TASK DETAILS
Each entry is to be given again word for word; images are dropped.

BEGIN RAW DATA

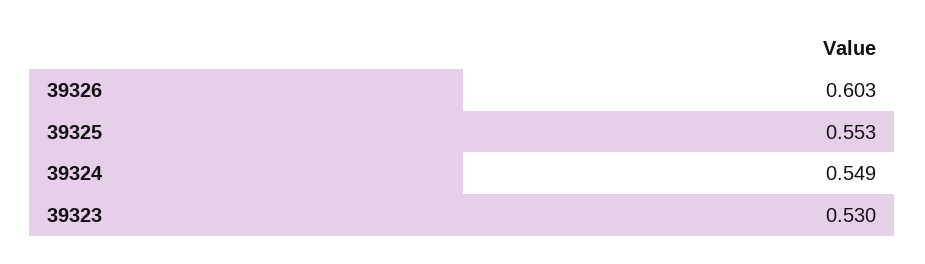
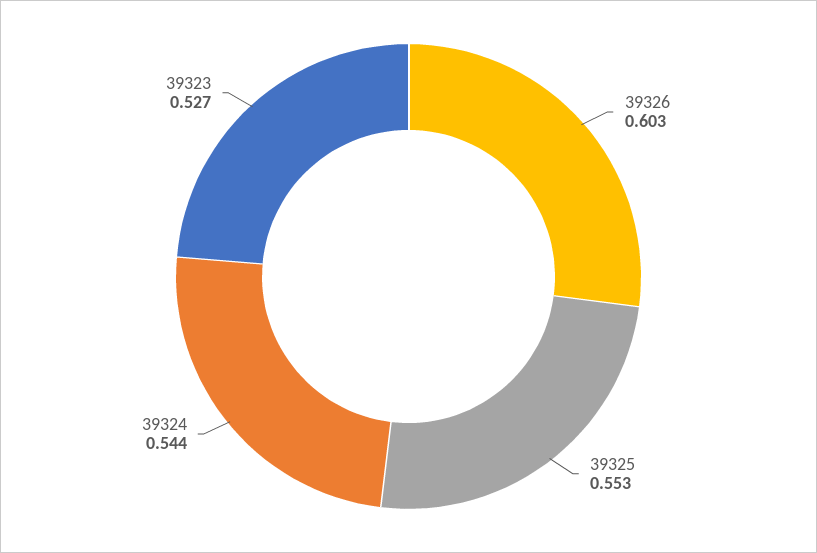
  {
    "39326": 0.603,
    "39325": 0.553,
-   "39324": 0.549,
+   "39324": 0.544,
-   "39323": 0.53
+   "39323": 0.527
  }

END RAW DATA

WRITTEN ANSWER
  {
    "39326": 0.603,
    "39325": 0.553,
-   "39324": 0.549,
+   "39324": 0.544,
-   "39323": 0.53
+   "39323": 0.527
  }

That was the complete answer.